▶ [DATA RECORDS]:
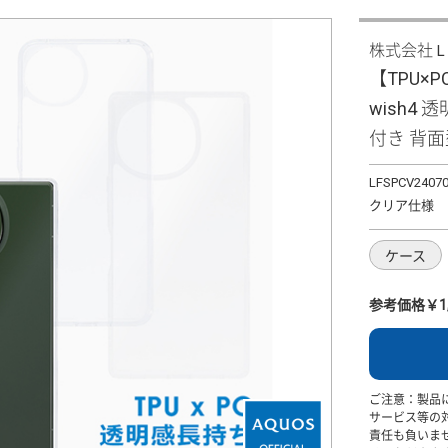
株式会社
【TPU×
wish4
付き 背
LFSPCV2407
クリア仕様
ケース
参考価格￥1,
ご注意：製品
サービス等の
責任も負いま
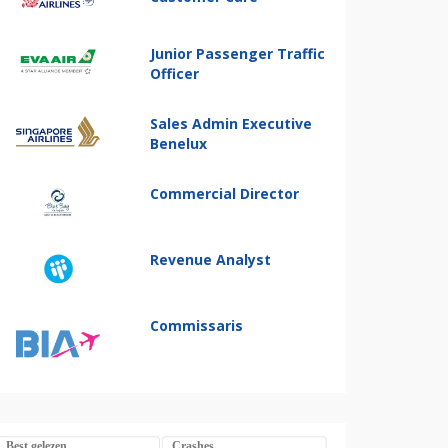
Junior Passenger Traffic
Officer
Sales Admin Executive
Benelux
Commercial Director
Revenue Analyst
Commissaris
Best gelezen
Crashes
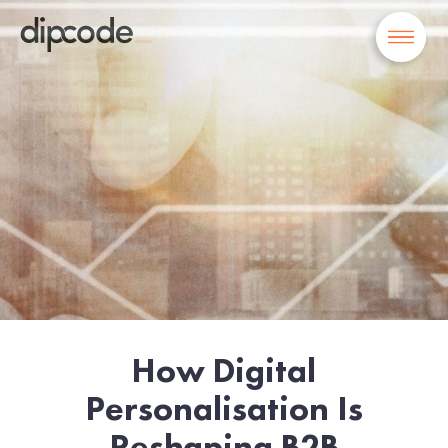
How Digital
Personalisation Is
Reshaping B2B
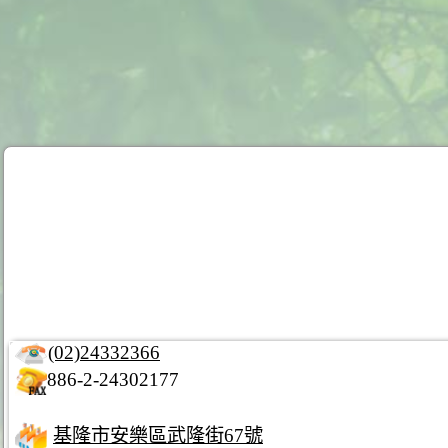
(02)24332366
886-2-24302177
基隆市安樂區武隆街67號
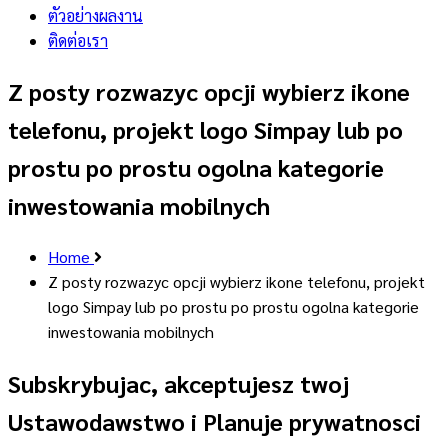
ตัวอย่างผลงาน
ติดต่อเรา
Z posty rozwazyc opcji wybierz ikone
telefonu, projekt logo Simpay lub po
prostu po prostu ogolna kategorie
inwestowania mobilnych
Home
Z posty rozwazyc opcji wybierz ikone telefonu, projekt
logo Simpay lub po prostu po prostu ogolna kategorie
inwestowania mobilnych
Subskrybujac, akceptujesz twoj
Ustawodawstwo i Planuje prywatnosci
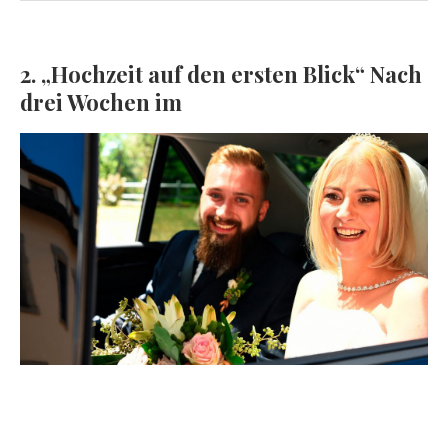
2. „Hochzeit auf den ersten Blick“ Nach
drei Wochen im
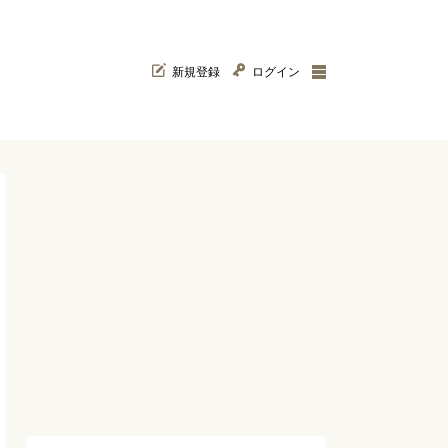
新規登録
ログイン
--
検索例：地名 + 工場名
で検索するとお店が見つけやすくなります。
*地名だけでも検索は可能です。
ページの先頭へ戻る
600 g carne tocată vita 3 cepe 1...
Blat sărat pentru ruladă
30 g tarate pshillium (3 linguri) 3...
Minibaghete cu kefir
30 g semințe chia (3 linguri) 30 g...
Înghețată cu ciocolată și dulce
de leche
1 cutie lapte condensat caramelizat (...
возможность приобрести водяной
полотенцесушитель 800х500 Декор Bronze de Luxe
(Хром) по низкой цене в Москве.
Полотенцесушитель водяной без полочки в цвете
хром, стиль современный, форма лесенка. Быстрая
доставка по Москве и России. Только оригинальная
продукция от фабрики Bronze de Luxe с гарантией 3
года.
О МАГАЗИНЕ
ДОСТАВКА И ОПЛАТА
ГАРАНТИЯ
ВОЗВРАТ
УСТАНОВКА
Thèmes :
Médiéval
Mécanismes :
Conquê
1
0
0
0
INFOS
...
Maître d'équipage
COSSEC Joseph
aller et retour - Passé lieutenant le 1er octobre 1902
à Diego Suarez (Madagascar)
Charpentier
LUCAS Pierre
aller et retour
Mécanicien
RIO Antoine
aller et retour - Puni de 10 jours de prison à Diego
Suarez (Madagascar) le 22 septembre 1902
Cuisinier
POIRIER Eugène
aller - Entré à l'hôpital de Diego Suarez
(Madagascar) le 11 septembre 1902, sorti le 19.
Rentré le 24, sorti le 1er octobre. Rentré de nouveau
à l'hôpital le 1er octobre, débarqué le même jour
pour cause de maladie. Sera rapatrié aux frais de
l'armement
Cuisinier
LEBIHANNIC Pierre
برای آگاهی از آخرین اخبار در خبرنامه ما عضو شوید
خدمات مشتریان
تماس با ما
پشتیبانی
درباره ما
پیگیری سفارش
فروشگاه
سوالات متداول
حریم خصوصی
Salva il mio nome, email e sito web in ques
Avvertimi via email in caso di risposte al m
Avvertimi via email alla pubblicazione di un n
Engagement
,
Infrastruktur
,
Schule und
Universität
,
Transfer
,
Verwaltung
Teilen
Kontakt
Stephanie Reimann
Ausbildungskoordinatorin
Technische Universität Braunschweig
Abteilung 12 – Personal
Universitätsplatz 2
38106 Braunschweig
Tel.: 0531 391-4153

▶ [TASK PROMPT]: Output each line of the listing above that has "projekt".

▶ [EXERCISE RESPONSE]:
telefonu, projekt logo Simpay lub po
Z posty rozwazyc opcji wybierz ikone telefonu, projekt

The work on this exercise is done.